22 - c) Dans la mesure où la recourante entend se prévaloir que c’est sur la base d’une appréciation arbitraire des preuves que la Cour civile a nié pouvoir retenir quelle était la volonté réelle et commune des parties, son argumentation est infondée. ca) En particulier, la recourante ne démontre pas en quoi il serait arbitraire de retenir que les conditions générales, non intégrées au contrat, attestent d’un usage en vigueur, la Cour civile observant en outre que les connaissances des conditions générales qu’avait à l’époque le représentant [N.________] de la recourante sont imputables à celle-ci (cf. jugement, p. 29). Cette appréciation n’est pas entachée d’arbitraire et la recourante se borne à lui opposer une argumentation appellatoire, irrecevable en nullité. cb) La recourante se plaint de ce que l’allégué 116, prouvé par la pièce 116, n’a pas été retenu.
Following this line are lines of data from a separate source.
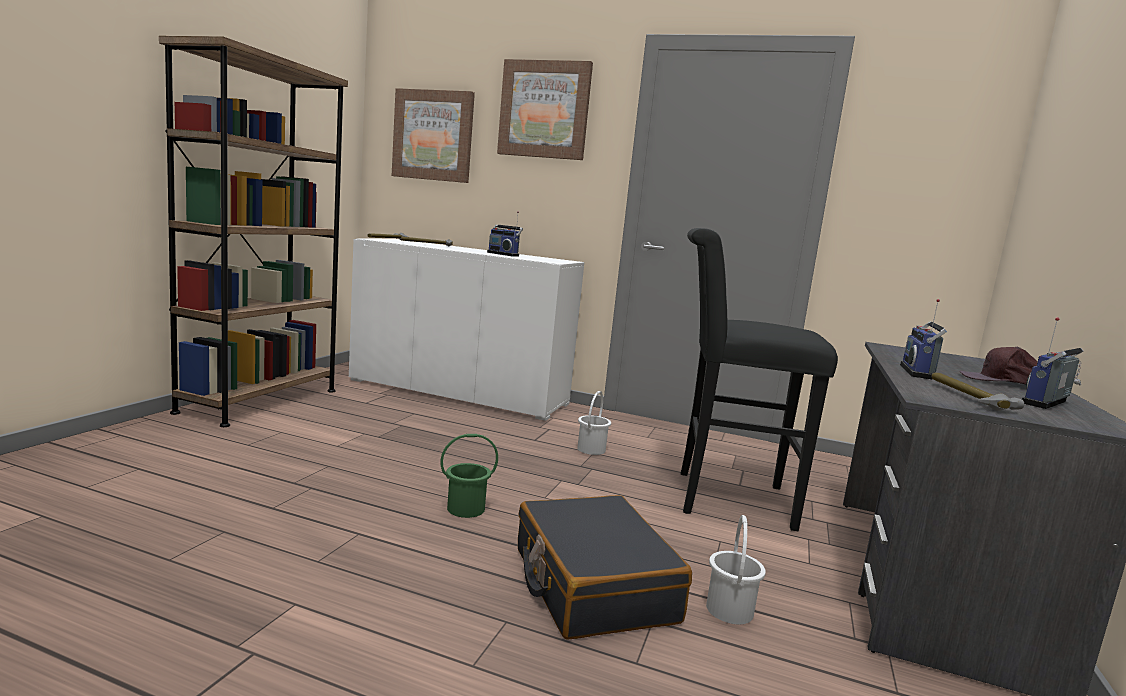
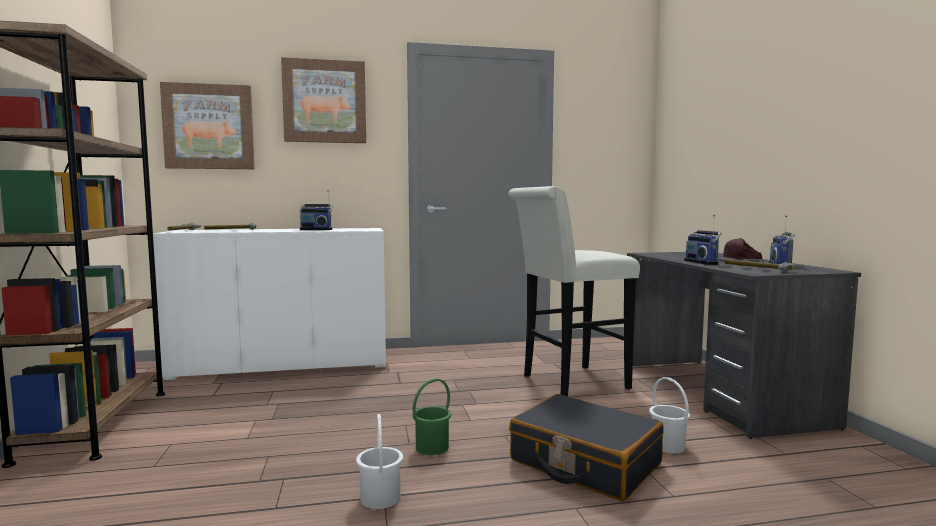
camera: 30 degrees left, 5 degrees down
white bucket [577,391,611,455] -> white bucket moved to [356,414,403,509]
black stool [681,228,838,531] -> white stool [508,186,640,397]

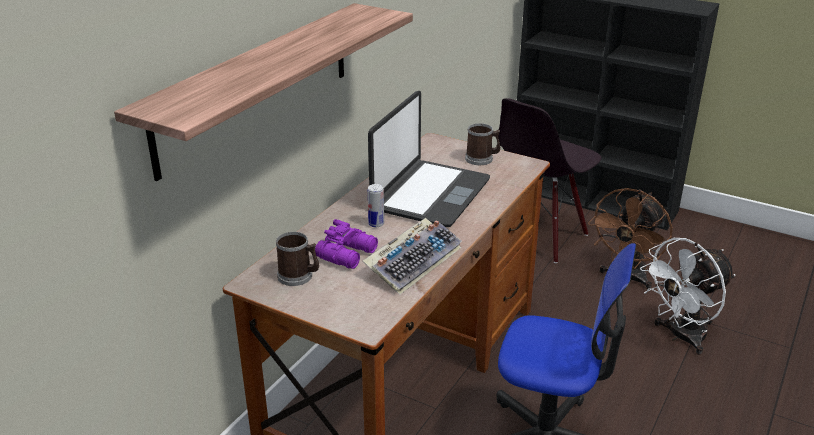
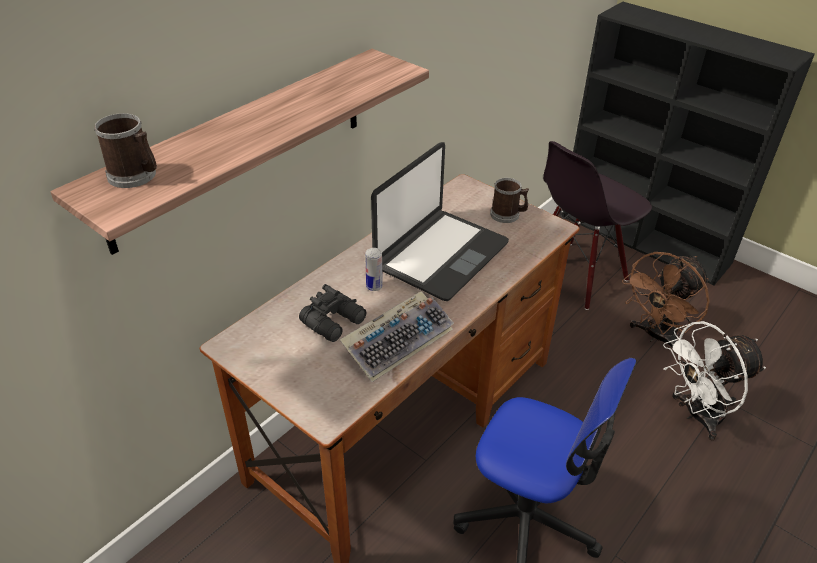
camera: 10 degrees right, 10 degrees up
mug [276,232,319,286] -> mug moved to [94,113,157,188]
purple binoculars [315,219,378,269] -> black binoculars [299,284,367,342]

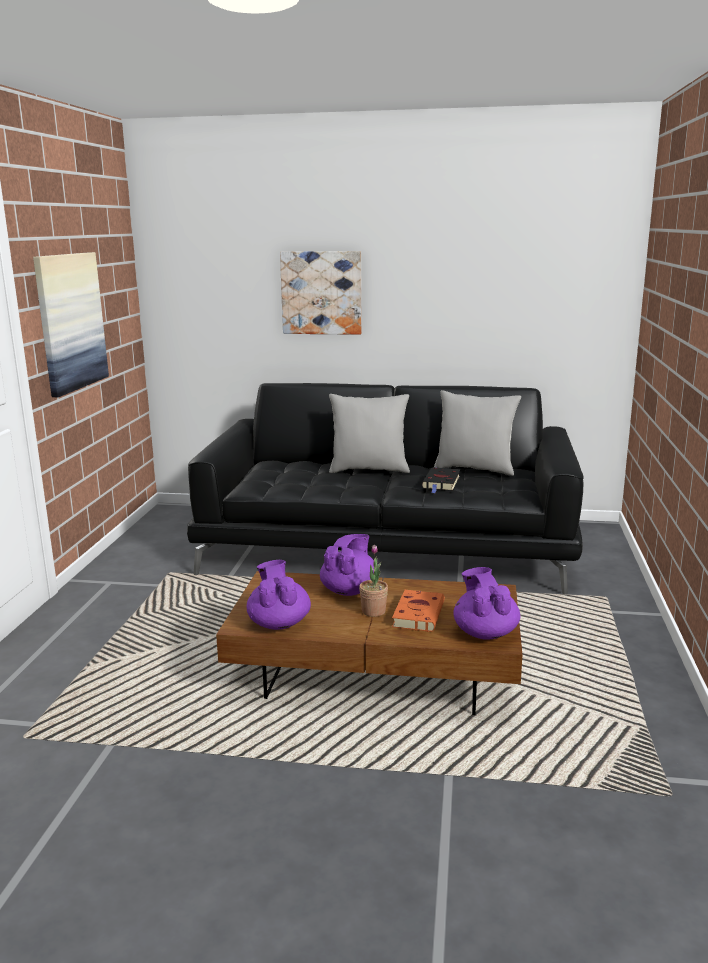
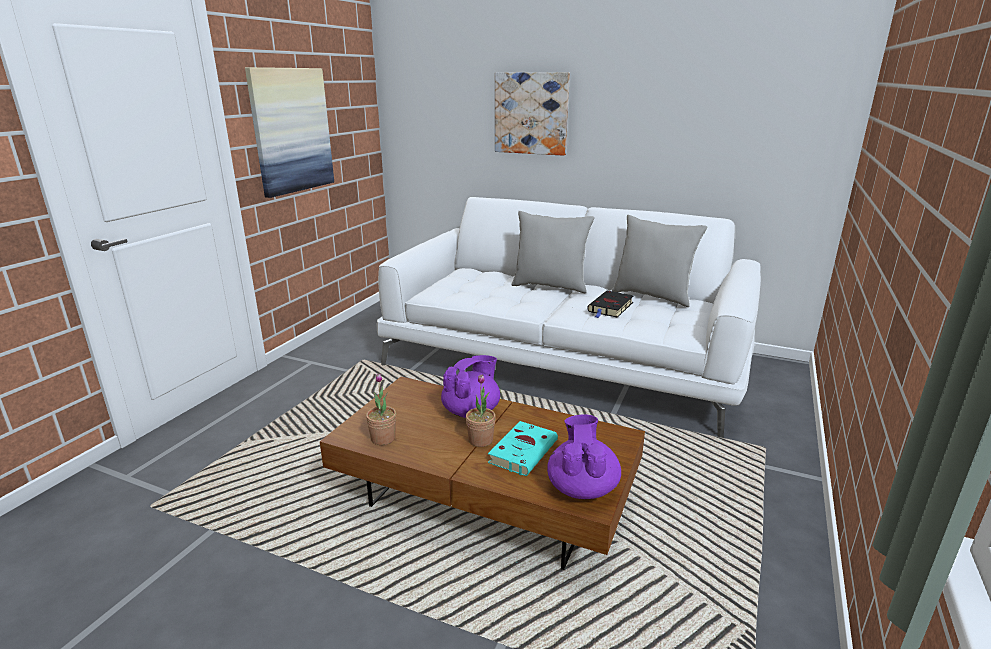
camera: 15 degrees right, 5 degrees up
black sofa [187,383,584,594] -> white sofa [377,197,761,438]
purple teapot [246,560,311,630] -> potted plant [366,373,396,445]
orange book [392,590,445,632] -> turquoise book [488,421,558,476]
Dans son mémoire de réponse, l’intimée a allégué ce qui suit :
à l'allégué 115 : "A aucun moment lors de cette séance [du 13 mai 2003] la demanderesse [recourante] n’a indiqué que le délai de garantie était de 24 mois alors que le mode de calcul du bénéfice brut lui a été expliqué";
à l'allégué 116 : "il en a été de même lors de la seconde séance du 26 mai 2003 et de la troisième séance du 15 octobre 2003". Or, la Cour civile n’a pas omis ces allégués, dont elle a retenu le contenu, en tant que celui-ci était prouvé conformément aux règles de procédure applicables, dans l'état de fait du jugement (cf. jugement pp. 5/6). C’est en vain que la recourante cherche à introduire sur leur base autre chose que ce qui a été allégué. cc) La recourante fait valoir que la Cour civile n’aurait pas retenu le contenu de la page 9 de la pièce 113. Or, là non plus, la Cour civile n’a nullement omis cet élément, qui est intégré à l'état de fait du jugement (cf. jugement p. 7 ch. 10). Quoi qu’il en soit, on ne saurait déduire de cet élément qu’il était arbitraire, c’est-à-dire manifestement insoutenable, de conclure que la volonté réelle et commune des parties
23 - n’était pas établie pour ce qui avait trait à la durée de la couverture provisoire. cd) La recourante prétend que la Cour civile n’aurait pas interprété correctement un décompte du 30 janvier 2004, dont il ressort selon elle qu’elle a payé une prime pour une garantie provisoire de deux ans et non d’une année. La Cour civile a fait état du décompte (cf. jugement, p. 11 ch. 13). Ce document (pièce 5) est intitulé "décompte de la couverture provisoire accordée pour la période du 21.02.2003 au 31.12.2003" et il fixe la "prime due pour la période du 21.02.2003 au 31.12.2003". Ainsi, au vu des dates mentionnées et indépendamment du montant de la prime, on ne saurait interpréter cette pièce comme la preuve de l’existence d’une couverture provisoire de vingt-quatre mois. Cette pièce est inapte à établir une appréciation arbitraire des preuves. ce) Cela étant, aucun des éléments mis en avant par la recourante, que ce soit ensemble ou de manière isolée, ne permet de considérer que la Cour civile a procédé à une appréciation arbitraire des preuves. 5.En conclusion, le recours doit être écarté, en application de l'art. 465 al. 1 CPC. Les frais de deuxième instance de la recourante sont arrêtés à 10'000 francs (art. 12 et 232 TFJC [tarif du 4 décembre 1984 des frais judiciaires en matière civile; RSV 270.11.5]).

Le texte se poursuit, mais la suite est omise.